Provably Efficient Reward Transfer in Reinforcement Learning with Discrete Markov Decision Processes
Kevin Vora, Yu Zhang
TL;DR
The paper addresses reward adaptation in reinforcement learning for discrete MDPs by proposing Q-Manipulation (Q-M), a bounds-based approach that uses a lite-model of environment dynamics and a known combination function f over source rewards to compute upper and lower bounds on the target Q-function $Q_{\mathcal{R}}^*$. Through iterative Bellman-like updates, Q-M prunes suboptimal actions before learning, yielding improved sample efficiency while preserving optimality under proper initialization. An extension, Monotonic Q-Manipulation (M-Q-M), refines bounds to tighten pruning and accelerate convergence; the authors provide contraction-based convergence proofs and optimality guarantees, including cases with linear and noisy reward combinations. Empirically, Q-M and M-Q-M outperform SFQL, SQB, and vanilla Q-Learning across gridworlds and autogenerated MDPs, with pronounced gains when source-target reward functions are reasonably aligned, while nonlinear or highly noisy mappings reduce benefits. The work discusses limitations (e.g., scalability to continuous spaces, safety concerns) and outlines directions for extending the methodology to broader domain shifts and real-world applications.
Abstract
In this paper, we propose a new solution to reward adaptation (RA) in reinforcement learning, where the agent adapts to a target reward function based on one or more existing source behaviors learned a priori under the same domain dynamics but different reward functions.
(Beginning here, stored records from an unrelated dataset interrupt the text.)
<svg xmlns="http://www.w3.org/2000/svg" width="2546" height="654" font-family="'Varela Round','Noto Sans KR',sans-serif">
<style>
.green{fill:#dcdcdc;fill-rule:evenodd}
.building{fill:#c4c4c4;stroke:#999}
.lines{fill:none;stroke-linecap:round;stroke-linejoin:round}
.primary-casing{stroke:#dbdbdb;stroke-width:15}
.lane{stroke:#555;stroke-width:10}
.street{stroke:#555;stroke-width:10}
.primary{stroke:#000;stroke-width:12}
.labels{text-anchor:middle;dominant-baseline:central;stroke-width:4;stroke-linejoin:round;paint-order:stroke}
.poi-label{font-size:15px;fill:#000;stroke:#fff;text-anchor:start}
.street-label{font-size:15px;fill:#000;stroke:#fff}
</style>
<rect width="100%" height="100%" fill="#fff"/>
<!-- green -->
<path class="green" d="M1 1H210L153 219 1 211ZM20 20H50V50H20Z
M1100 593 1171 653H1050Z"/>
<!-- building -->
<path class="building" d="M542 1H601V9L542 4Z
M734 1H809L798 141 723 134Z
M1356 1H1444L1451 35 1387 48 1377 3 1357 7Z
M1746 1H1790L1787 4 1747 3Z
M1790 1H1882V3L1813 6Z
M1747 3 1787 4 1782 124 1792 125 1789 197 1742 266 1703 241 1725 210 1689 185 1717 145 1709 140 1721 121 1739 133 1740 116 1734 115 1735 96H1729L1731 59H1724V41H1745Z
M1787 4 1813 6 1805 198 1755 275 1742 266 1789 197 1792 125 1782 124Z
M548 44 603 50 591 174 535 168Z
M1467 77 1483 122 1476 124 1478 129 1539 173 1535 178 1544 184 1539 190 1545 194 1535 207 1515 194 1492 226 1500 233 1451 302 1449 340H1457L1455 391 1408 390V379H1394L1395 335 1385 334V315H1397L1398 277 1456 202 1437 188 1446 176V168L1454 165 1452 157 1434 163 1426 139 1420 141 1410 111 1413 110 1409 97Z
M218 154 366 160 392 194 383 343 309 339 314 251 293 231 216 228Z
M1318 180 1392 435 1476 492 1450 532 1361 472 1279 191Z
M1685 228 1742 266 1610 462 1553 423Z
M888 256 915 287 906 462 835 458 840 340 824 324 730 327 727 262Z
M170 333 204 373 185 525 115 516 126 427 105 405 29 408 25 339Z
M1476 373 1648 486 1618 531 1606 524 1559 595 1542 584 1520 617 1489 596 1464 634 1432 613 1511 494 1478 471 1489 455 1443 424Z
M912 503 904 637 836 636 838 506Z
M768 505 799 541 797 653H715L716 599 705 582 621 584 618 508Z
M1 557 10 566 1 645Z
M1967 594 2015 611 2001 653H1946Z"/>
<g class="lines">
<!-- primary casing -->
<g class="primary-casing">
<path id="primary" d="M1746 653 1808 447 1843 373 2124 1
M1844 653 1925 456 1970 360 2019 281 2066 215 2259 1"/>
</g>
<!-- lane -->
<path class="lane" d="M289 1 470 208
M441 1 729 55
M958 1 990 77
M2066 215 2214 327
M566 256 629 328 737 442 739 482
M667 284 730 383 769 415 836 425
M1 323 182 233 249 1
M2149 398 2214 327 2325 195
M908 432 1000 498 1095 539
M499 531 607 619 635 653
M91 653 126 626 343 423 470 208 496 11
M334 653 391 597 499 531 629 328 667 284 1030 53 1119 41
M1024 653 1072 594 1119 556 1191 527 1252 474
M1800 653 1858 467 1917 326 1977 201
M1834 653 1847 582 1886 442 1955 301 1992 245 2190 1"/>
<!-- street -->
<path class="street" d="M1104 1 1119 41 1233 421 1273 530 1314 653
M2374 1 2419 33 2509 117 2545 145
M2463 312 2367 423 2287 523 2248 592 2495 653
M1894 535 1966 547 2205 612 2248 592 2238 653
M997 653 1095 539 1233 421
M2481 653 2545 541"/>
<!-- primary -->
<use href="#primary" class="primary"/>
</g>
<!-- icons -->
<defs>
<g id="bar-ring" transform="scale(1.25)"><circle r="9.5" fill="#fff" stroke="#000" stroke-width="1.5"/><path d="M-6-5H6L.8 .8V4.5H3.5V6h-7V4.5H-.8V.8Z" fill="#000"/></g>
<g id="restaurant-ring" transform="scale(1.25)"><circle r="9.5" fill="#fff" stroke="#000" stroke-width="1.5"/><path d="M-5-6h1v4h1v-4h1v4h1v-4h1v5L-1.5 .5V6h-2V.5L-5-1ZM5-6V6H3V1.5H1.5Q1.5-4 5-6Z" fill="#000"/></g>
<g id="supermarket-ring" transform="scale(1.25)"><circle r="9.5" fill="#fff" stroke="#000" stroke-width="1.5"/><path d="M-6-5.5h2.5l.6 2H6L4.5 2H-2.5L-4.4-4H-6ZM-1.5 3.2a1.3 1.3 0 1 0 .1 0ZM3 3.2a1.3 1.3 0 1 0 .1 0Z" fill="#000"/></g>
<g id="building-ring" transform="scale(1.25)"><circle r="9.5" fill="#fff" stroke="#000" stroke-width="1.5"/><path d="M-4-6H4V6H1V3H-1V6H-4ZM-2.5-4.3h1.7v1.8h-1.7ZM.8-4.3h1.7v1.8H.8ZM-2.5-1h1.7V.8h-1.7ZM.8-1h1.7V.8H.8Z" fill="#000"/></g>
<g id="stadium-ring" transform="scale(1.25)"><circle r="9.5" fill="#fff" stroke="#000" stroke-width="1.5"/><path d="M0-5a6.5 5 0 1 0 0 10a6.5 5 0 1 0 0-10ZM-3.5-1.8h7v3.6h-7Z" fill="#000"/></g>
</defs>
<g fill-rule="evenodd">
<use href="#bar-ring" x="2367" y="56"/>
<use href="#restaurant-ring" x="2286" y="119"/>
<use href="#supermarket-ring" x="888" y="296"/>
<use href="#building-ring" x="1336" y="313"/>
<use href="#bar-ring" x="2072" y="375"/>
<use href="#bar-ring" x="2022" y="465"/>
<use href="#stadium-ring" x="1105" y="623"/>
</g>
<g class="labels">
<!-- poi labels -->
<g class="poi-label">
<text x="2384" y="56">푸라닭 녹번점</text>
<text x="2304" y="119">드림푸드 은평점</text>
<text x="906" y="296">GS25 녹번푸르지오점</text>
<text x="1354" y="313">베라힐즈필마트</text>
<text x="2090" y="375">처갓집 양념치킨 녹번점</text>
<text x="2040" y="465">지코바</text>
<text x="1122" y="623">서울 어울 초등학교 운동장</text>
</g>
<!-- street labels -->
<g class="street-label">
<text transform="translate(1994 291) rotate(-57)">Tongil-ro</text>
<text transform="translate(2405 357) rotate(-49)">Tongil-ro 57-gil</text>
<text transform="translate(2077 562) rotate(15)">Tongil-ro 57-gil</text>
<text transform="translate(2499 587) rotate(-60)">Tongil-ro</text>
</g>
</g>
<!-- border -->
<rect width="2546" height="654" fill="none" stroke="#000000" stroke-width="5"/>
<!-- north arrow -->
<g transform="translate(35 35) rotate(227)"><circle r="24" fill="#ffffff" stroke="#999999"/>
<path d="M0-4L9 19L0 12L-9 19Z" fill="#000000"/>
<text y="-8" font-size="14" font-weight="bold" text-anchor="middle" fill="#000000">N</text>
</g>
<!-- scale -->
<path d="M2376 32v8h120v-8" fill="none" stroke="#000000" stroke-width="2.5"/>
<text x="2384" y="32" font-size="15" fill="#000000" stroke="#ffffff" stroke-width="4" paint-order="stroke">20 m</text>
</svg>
While learning the target behavior from scratch is possible, it is often inefficient given the available source behaviors. Our work introduces a new approach to RA through the manipulation of Q-functions. Assuming the target reward function is a known function of the source reward functions, we compute bounds on the Q-function and present an iterative process (akin to value iteration) to tighten these bounds. Such bounds enable action pruning in the target domain before learning even starts. We refer to this method as "Q-Manipulation" (Q-M). The iteration process assumes access to a lite-model, which is easy to provide or learn. We formally prove that Q-M, under discrete domains, does not affect the optimality of the returned policy and show that it is provably efficient in terms of sample complexity in a probabilistic sense. Q-M is evaluated in a variety of synthetic and simulation domains to demonstrate its effectiveness, generalizability, and practicality.